= Joburg Ballet =

Dance company in Johannesburg, South Africa

Joburg Ballet is a ballet dance company based within the Joburg Theatre, Johannesburg, South Africa. Joburg Ballet was formerly known as the South African Ballet Theatre (SABT). The company was formed in 2001 by six dancers who were retrenched by PACT Ballet. The company has been invited to perform in Russia in 2006 and has had exchange programmes with the Royal Swedish Ballet, the Royal Danish Ballet, the National Ballet of Canada, the Paris Opera and the San Francisco Ballet.

==About Joburg Ballet==
Joburg Ballet is a full-time, professional ballet company, resident at Joburg Theatre in the heart of Johannesburg. Its repertoire includes full-length productions of major classical works, as well as shorter ballets, including original works created for the company by South African and international choreographers. The company presents three major seasons a year at Joburg Theatre, and also tours to other regions in South Africa and internationally. The company provides training for students via Joburg Ballet School and Academy, plus a programme of community-based development and outreach work via its Satellite Schools, with emphasis on historically disadvantaged communities.

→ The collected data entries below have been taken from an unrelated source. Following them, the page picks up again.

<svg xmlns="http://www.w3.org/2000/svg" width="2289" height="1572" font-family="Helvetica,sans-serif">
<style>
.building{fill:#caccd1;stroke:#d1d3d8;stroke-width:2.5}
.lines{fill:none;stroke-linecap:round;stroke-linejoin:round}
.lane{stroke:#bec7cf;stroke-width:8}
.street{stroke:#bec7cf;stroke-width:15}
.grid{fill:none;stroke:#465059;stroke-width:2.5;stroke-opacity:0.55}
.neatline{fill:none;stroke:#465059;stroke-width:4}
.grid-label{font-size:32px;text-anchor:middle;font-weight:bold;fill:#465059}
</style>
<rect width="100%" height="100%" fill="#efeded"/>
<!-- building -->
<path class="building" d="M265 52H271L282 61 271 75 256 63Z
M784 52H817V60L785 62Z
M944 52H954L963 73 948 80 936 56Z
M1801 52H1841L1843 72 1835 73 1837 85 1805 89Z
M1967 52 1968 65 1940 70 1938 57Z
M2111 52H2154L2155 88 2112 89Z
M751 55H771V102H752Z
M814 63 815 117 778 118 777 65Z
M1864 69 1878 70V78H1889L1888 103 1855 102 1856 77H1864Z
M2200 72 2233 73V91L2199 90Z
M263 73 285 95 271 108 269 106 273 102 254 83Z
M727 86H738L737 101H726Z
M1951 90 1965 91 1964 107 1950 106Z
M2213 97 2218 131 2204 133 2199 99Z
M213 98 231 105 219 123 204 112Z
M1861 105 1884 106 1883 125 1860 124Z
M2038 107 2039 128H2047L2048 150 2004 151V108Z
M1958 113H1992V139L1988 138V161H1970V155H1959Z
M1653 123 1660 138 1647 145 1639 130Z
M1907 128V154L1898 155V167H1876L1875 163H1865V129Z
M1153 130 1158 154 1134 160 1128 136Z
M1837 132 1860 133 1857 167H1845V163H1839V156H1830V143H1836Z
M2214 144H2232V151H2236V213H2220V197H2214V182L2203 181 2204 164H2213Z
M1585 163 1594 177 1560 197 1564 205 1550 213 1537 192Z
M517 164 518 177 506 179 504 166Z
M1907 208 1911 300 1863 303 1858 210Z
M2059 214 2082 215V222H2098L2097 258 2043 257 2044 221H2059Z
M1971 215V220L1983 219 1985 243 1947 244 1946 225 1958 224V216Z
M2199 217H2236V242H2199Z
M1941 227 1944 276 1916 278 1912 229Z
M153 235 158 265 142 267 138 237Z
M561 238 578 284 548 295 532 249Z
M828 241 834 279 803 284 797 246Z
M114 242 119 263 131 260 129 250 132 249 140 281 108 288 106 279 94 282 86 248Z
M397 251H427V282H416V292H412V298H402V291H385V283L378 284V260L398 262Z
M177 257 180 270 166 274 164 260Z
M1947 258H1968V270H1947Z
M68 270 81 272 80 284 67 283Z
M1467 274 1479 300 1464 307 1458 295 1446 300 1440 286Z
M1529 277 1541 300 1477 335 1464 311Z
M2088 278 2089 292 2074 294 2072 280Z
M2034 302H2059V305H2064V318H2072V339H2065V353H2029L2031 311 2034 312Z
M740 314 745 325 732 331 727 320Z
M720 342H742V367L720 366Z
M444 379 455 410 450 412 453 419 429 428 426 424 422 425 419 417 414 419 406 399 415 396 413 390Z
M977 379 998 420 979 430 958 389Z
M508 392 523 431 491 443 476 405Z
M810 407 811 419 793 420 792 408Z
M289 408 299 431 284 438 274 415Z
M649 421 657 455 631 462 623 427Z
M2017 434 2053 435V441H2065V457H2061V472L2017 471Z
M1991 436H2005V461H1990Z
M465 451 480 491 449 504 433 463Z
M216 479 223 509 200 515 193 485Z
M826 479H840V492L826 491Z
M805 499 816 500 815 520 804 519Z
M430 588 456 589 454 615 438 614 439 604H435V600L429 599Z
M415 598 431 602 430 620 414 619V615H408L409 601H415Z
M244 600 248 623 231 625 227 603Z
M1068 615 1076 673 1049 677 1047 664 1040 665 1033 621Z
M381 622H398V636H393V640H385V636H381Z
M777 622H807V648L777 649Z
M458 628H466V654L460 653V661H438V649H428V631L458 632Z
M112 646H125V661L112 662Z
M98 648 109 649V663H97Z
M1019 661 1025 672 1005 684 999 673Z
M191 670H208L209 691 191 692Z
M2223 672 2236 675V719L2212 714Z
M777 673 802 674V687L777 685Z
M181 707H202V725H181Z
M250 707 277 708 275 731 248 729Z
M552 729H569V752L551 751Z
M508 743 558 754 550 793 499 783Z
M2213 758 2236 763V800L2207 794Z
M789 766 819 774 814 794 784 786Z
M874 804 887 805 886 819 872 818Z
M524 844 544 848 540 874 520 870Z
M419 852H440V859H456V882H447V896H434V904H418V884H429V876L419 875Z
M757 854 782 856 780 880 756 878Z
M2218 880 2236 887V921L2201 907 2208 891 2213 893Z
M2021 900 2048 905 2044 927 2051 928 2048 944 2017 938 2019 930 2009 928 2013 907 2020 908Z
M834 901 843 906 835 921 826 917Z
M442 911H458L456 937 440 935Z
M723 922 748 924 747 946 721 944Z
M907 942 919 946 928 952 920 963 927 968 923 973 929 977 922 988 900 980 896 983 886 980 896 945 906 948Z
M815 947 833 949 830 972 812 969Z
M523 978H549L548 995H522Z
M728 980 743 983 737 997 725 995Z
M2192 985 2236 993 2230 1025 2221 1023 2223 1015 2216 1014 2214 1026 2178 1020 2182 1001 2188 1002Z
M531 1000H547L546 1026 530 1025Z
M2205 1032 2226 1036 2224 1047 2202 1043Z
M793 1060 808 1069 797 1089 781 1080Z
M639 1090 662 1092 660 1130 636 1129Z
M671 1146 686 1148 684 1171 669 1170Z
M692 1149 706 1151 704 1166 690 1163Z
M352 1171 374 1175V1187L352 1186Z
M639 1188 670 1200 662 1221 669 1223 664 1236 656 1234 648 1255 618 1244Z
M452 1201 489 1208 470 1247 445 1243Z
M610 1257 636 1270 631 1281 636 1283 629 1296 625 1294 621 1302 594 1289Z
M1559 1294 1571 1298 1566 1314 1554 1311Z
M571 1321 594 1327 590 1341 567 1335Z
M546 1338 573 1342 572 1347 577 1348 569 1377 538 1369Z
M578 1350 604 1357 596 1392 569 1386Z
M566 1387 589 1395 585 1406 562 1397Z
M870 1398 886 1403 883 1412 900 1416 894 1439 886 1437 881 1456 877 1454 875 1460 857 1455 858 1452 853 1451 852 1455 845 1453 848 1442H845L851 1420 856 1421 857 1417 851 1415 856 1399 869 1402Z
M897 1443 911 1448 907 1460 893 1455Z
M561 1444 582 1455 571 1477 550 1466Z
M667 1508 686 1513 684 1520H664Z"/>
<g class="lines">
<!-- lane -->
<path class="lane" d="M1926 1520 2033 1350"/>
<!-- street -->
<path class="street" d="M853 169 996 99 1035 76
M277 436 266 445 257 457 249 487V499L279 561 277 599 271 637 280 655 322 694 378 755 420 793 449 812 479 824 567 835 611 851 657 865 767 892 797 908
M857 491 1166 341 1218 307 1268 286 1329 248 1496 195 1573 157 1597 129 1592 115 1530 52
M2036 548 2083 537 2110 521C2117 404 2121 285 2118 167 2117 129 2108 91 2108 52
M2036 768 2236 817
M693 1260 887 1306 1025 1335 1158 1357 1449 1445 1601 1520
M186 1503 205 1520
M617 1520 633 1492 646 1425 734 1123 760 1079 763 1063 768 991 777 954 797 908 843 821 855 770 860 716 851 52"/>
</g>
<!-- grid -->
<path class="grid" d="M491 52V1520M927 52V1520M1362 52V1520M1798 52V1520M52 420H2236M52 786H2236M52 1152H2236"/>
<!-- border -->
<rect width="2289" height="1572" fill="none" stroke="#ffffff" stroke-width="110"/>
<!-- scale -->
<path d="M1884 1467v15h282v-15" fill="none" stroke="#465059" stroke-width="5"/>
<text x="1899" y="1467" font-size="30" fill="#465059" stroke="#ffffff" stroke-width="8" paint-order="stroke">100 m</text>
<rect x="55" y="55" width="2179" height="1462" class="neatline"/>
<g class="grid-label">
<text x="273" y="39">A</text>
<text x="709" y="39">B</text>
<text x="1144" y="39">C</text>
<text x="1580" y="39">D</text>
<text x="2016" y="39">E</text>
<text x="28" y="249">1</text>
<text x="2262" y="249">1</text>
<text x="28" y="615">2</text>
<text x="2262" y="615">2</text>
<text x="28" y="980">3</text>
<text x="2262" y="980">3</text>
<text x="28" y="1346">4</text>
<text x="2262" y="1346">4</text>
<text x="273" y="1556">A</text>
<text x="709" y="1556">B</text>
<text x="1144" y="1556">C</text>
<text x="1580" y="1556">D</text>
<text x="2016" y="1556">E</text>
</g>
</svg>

The company’s Chief Executive Officer is Elroy Fillis-Bell and the Artistic Director is Dane Hurst. The company's Ballet Mistress is Kim Viera.

Joburg Ballet is supported by the Friends of the Ballet.

The company is made up of the following ranks: Principals, Senior Soloists, Soloists, Senior Corps de Ballet, Corps de Ballet, Junior Corps de Ballet and Aspirants.

== Board and Joburg Ballet Trust ==

As of January 2023, details of the Joburg Ballet Board and the South African Ballet Theatre Trust (SABTT) are as follows:

Honorary Life Patron: Annzie Hancock

Patron: Tito Mboweni

Board of Directors: Melanie de Nysschen (Chair), Lulu Letlape, Iain MacDonald (Artistic Director), Nkopane Maphiri,
Adv. Jean Meiring, Lufuno Muthubi, Esther Nasser (CEO), Mr. Mavuso Shabalala
 Retrieved 14 January 2023.

Trust: Alastair Campbell, Chet Diepraam, Mbali Dlamini, Biddy Faber, Annzie Hancock (Chair), Iain MacDonald, Jenni Newman

==Repertoire==

===2015===

- Swan Lake
- Don Quixote

===2016===

- Giselle
- Romeo and Juliet
- Cinderella

===2017===

- La Traviata - The Ballet
- Big City, Big Dreams, in collaboration with Vuyani Dance Theatre and Moving Into Dance Mophatong
- Snow White – The Ballet

===2018===

- Carmen, choreographed by Veronica Paeper and performed to a live orchestral accompaniment by the Johannesburg Philharmonic Orchestra
- Fire & Ice
- The Nutcracker
- Cinderella

==Status==
Joburg Ballet is a registered charity.